Variables, Functions, Parameters

  • Most used calling convention => Extern block. Other calling conventions (if header uses multiple ones) are emitted on the individual procedures. Extern blocks are also used to avoid the need for explicit case-preserving ALIAS'es on any extern declarations.

  • Array parameters (not supported in FB) => pointers (what they become in C behind the scenes anyways)

  • Special case for the occasionally used jmp_buf parameters: They're explicitly converted to pointers,

  • Arrays/strings declared with unknown size => "..." ellipsis because fbfrog usually doesn't see the CRT headers. jmp_buf is an array type in C, i.e. passed as pointer. jmp_buf is a UDT in FB's CRT binding.
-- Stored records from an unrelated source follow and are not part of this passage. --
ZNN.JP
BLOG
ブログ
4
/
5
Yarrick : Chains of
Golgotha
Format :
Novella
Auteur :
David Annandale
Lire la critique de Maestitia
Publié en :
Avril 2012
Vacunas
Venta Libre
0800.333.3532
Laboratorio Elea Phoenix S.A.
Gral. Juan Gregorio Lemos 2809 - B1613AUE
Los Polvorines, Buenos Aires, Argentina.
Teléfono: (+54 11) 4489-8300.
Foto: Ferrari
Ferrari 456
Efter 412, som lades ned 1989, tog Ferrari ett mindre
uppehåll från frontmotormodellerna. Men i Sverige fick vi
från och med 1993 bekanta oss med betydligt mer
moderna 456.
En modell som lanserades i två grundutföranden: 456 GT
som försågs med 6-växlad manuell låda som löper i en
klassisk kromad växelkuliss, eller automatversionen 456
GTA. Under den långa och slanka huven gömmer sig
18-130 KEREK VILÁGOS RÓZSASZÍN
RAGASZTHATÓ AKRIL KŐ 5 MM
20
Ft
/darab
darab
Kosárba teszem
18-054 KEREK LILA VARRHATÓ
  • Unsized extern array variables aren't allowed in FB, and require some tricks to be translated. However, if the array size is known, it's better to use -setarraysize to specify the exact array size, and get a cleaner translation.
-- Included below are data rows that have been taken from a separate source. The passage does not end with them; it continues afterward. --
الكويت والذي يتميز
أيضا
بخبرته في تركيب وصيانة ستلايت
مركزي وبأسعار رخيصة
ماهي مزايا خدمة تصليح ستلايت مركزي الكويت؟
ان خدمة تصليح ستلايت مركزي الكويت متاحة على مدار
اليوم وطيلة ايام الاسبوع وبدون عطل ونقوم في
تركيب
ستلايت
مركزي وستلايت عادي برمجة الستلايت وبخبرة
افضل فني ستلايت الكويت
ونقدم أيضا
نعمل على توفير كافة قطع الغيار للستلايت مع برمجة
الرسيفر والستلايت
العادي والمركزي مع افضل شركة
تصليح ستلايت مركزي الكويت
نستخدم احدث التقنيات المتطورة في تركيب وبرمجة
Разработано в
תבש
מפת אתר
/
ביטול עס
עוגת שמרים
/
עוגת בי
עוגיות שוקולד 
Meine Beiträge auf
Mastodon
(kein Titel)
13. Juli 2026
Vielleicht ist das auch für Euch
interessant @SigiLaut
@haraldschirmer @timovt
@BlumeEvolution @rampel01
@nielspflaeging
       extern dtype array[];
       extern char s[];
    =>
       extern array(0 to ...) as dtype
       extern s as zstring * ...
    =>
       #define array(i) ((@__array)[i])
       extern __array alias "array" as dtype
       extern __s alias "s" as ubyte;
       #define s (*cptr(zstring ptr, @__s))
    
  • Simple (inline) functions are converted to macros, because FB doesn't have "proper" inline functions.

Expressions

  • Boolean operations result in 1|0 in C. This is converted to FB's -1|0 by inserting a negation if used in math context. C's logical NOT !x becomes FB's x = 0.

  • All 32bit unsigned int IIFs/BOPs/UOPs are wrapped in culng()/clng() casts, in order to make sure the result is truncated to 32bit properly in FB even on 64bit, where FB will do 64bit arithmetic.

    For example, in C:
       (0u - 100u)   =>    0xFFFFFF9Cu
    but in FB:
       (0ul - 100ul) =>            &hFFFFFF9Cu (32bit)
       (0ul - 100ul) =>    &hFFFFFFFFFFFFFF9Cu (64bit)
    and &hFFFFFFFFFFFFFF9Cu <> &hFFFFFF9Cu (no sign extension due to unsigned).
    In order to make sure we always get &hFFFFFF9Cu in FB, we have to truncate
    the operation's result to 32bit explicitly.
    
  • When type-casting string literals, an @ (address-of) operator is inserted, because string literals automatically become pointers in C, but not in FB.

  • (void) casts, which are common to ensure a function call or other expression can only be used as a statement, are automatically removed, because it's probably not worth it to translate to FB, even though it could be done by wrapping the statement in a scope block.

Error handling

Declarations which cannot be processed automatically (yet) will be embedded into the *.bi file in form of a "TODO" comment, for example: '' TODO: #define FOO .... This affects complicated #defines ("arbitrary" token sequences), function bodies (inline functions), plus some others such as language features or compiler extensions not supported by fbfrog's parser (yet).